Kaino’s odd, conceptual artwork begins with a question: What does the U.S. Army do with obsolete tanks? About 10 years ago Kaino discovered that the army dumps some of it’s old tanks in the ocean, where they are meant to be the foundations for future reefs.

 

“It is a military program to dispose of the detritus of war,” Kaino said, during a preview tour earlier this week. Once submerged, the old war vehicles are eventually encrusted with a colorful shroud of coral. Finally at peace. Or so it would seem. But Kaino, who once worked in an aquarium store, knew that that wasn’t exactly the case. Coral only appears to be peaceful; actually the pink, pale green and purple colonies are constantly at odds, competing for prime territory with stinging tentacles, poisonous chemicals and other weapons of miniature destruction.

 

If you looked at it right, the old tanks had been removed from the macro wars of man and plunged into the micro wars of coral. The spreading quilt of coral colonies was like a world map, with constant border conflicts.

 

“It struck me as a poetic contradiction that beneath the surface of the ocean, invisible to our view,” Kaino said, “some of the smallest organisms in the world were reclaiming the instruments of displacement of, ostensibly, some of the largest. To me there was a metaphor in there.”

 

The idea for an artwork bubbled up.

 

Kaino was allowed to make molds from some of the surface details of the retired tank, such as the commander’s hatch, a mushroom-like air vent and less recognizable elements.
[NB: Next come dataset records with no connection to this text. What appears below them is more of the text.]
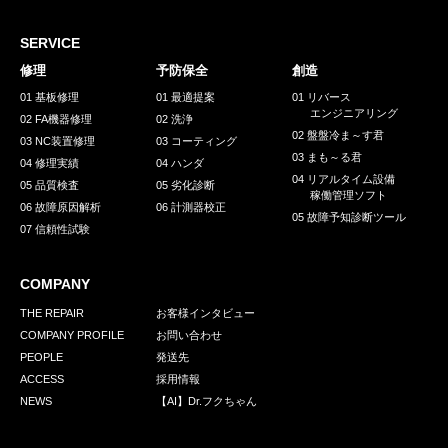
採用情報
GREEN CHALLENGE
SERVICE
修理
予防保全
創造
環境への取り組み
01 基板修理
01 最適提案
01 リバース
エンジニアリング
/
02 FA機器修理
02 洗浄
お問い合わせ
発送先
02 盤盤冷ま～す君
03 NC装置修理
03 コーティング
03 まも～る君
04 修理実績
04 ハンダ
04 リアルタイム設備
05 品質検査
05 劣化診断
稼働管理ソフト
06 故障原因解析
06 計測器校正
05 故障予知診断ツール
07 信頼性試験
COMPANY
THE REPAIR
お客様インタビュー
COMPANY PROFILE
お問い合わせ
PEOPLE
発送先
ACCESS
採用情報
NEWS
【AI】Dr.フクちゃん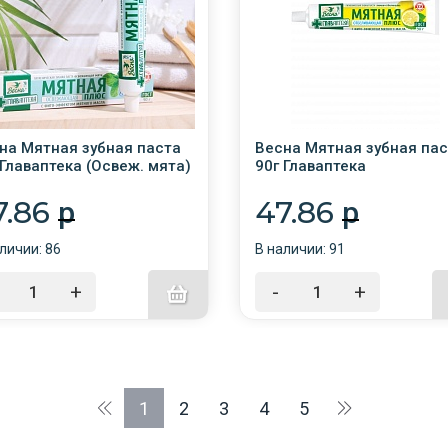
на Мятная зубная паста
Весна Мятная зубная па
 Главаптека (Освеж. мята)
90г Главаптека
а /48/
(Лимон+отбеливание) ту
/48/
7.86
47.86
p
p
личии: 86
В наличии: 91
+
-
+
1
2
3
4
5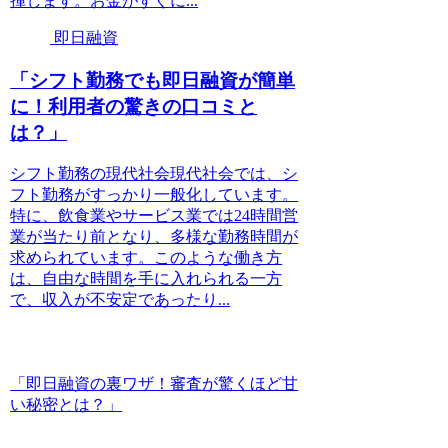
揮します。お金がすぐに...
即日融資
「シフト勤務でも即日融資が簡単
に！利用者の驚きの口コミと
は？」
シフト勤務の現代社会現代社会では、シ
フト勤務がすっかり一般化しています。
特に、飲食業やサービス業では24時間営
業が当たり前となり、多様な勤務時間が
求められています。このような働き方
は、自由な時間を手に入れられる一方
で、収入が不安定であったり...
「即日融資の裏ワザ！審査が驚くほど甘
い秘密とは？」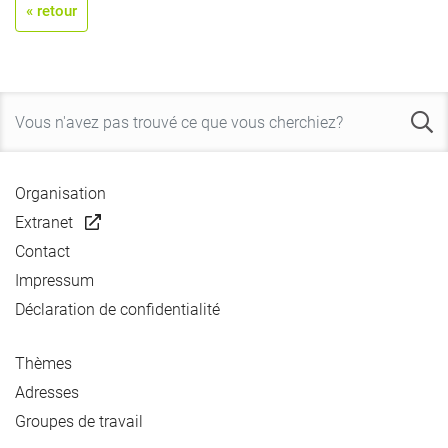
« retour
Organisation
Extranet
Contact
Impressum
Déclaration de confidentialité
Thèmes
Adresses
Groupes de travail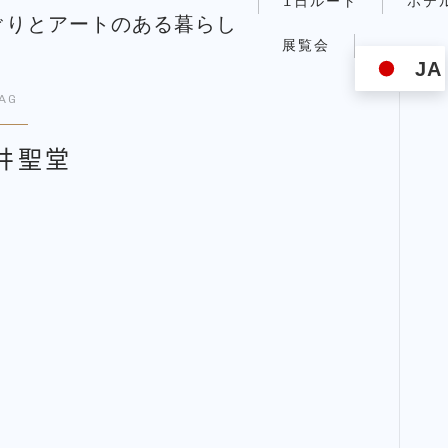
1日ルート
ホテ
築めぐりとアートのある暮らし
展覧会
JA
AG
井聖堂
旅の計画
ホテル
展覧会
NAOMIの日常
こんにちはNAOMIです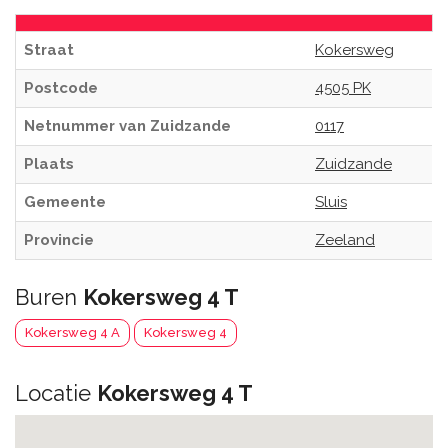
Straat
Kokersweg
Postcode
4505 PK
Netnummer van Zuidzande
0117
Plaats
Zuidzande
Gemeente
Sluis
Provincie
Zeeland
Buren
Kokersweg 4 T
Kokersweg 4 A
Kokersweg 4
Locatie
Kokersweg 4 T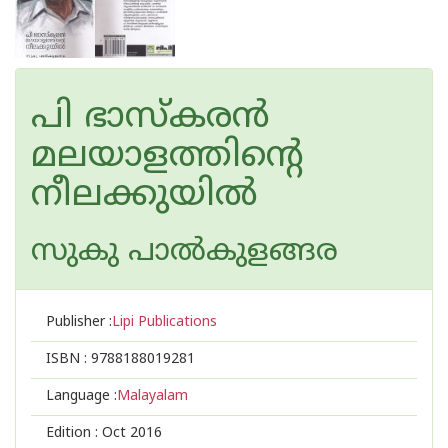
പി ഭാസ്കരന്‍
മലയാളത്തിന്റെ
നീലക്കുയില്‍
സുകു പാല്‍കുളങ്ങര
Publisher :
Lipi Publications
ISBN :
9788188019281
Language :
Malayalam
Edition :
Oct 2016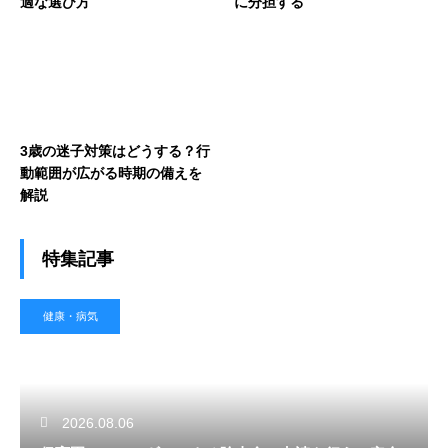
適な選び方
に分担する
3歳の迷子対策はどうする？行
動範囲が広がる時期の備えを
解説
特集記事
健康・病気
2026.08.06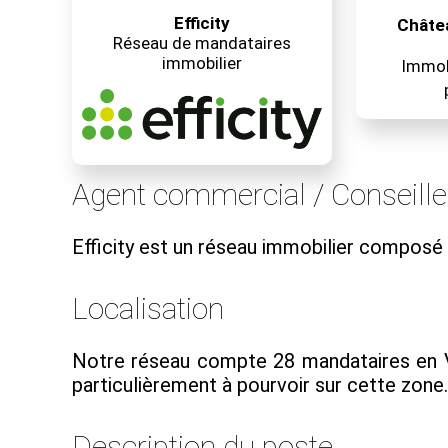
Efficity
Châtea
Réseau de mandataires
immobilier
Immobi
Agent commercial / Conseille
Efficity est un réseau immobilier composé
Localisation
Notre réseau compte 28 mandataires en V
particulièrement à pourvoir sur cette zone..
Description du poste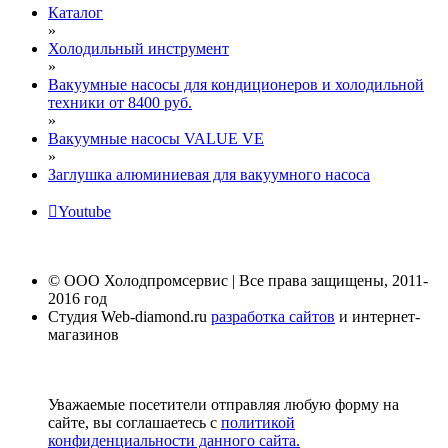
Каталог
»
Холодильный инструмент
»
Вакуумные насосы для кондиционеров и холодильной
техники от 8400 руб.
»
Вакуумные насосы VALUE VE
»
Заглушка алюминиевая для вакуумного насоса
Youtube
© ООО Холодпромсервис | Все права защищены, 2011-
2016 год
Студия Web-diamond.ru
разработка сайтов
и интернет-
магазинов
Уважаемые посетители отправляя любую форму на
сайте, вы соглашаетесь с
политикой
конфиденциальности данного сайта.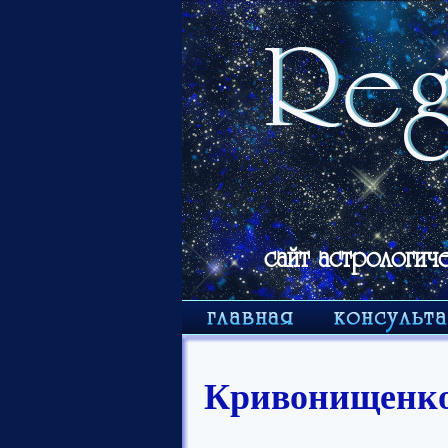
сайт астрологич
Кривонищенко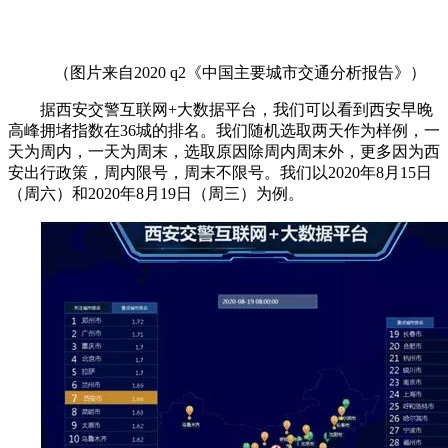
（图片来自2020 q2《中国主要城市交通分析报告》）
据西安交警互联网+大数据平台，我们可以看到西安早晚
高峰拥堵指数在36城的排名。我们随机选取两天作为样例，一
天为周内，一天为周末，选取原因除周内周末外，更多因为西
安出行政策，周内限号，周末不限号。我们以2020年8月15日
（周六）和2020年8月19日（周三）为例。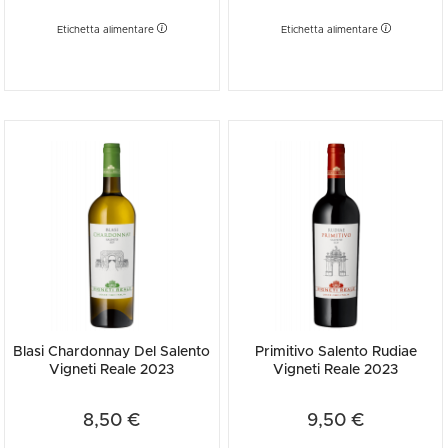
Etichetta alimentare
Etichetta alimentare
Blasi Chardonnay Del Salento
Primitivo Salento Rudiae
Vigneti Reale 2023
Vigneti Reale 2023
8,50 €
9,50 €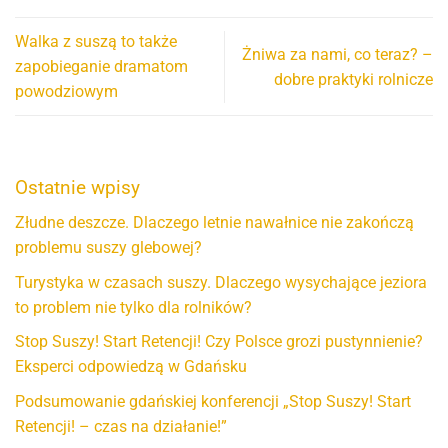
Walka z suszą to także
Żniwa za nami, co teraz? –
zapobieganie dramatom
dobre praktyki rolnicze
powodziowym
Ostatnie wpisy
Złudne deszcze. Dlaczego letnie nawałnice nie zakończą
problemu suszy glebowej?
Turystyka w czasach suszy. Dlaczego wysychające jeziora
to problem nie tylko dla rolników?
Stop Suszy! Start Retencji! Czy Polsce grozi pustynnienie?
Eksperci odpowiedzą w Gdańsku
Podsumowanie gdańskiej konferencji „Stop Suszy! Start
Retencji! – czas na działanie!”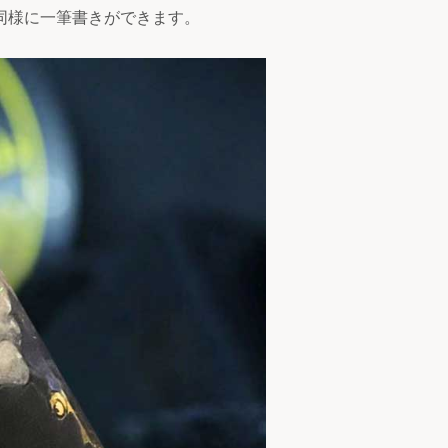
同様に一筆書きができます。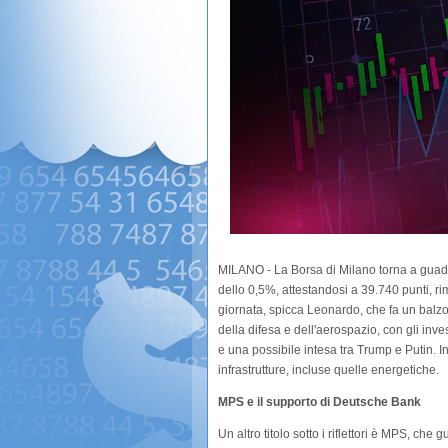
MILANO - La Borsa di Milano torna a guad
dello 0,5%, attestandosi a 39.740 punti, ri
giornata, spicca Leonardo, che fa un balzo
della difesa e dell'aerospazio, con gli inve
e una possibile intesa tra Trump e Putin. In 
infrastrutture, incluse quelle energetiche.
MPS e il supporto di Deutsche Bank
Un altro titolo sotto i riflettori è MPS,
He cast those details in clear plastic to produce a ghostly effect. Then, with the coaching of coral husbandry experts, he planted the tank parts with live starter colonies to produce what he calls living paintings.

 

I love Kaino’s installation because it pushes the boundaries of what form art can take. As he explained, the individual elements of his installation, the aquariums, the coral, the pumping water may not, in themselves be artworks. But taken together, they become a sort of intellectual sculpture.

 

“I engaged in an art that’s about ideas,” he said.

 

What’s lost sometimes in idea-oriented art making is beauty. But not this time.

 

You’ll agree that Kaino’s collection of otherworldly coral, displayed in gently burbling, blue aquariums couldn’t be more visually alluring. The dimly lit gallery, the sound of the water and the gently undulating coral are transporting. And that’s the underlying irony, because the soothing exhibit is all about the omnipresence of war. The Contemporary Arts Center is at 900 Camp St.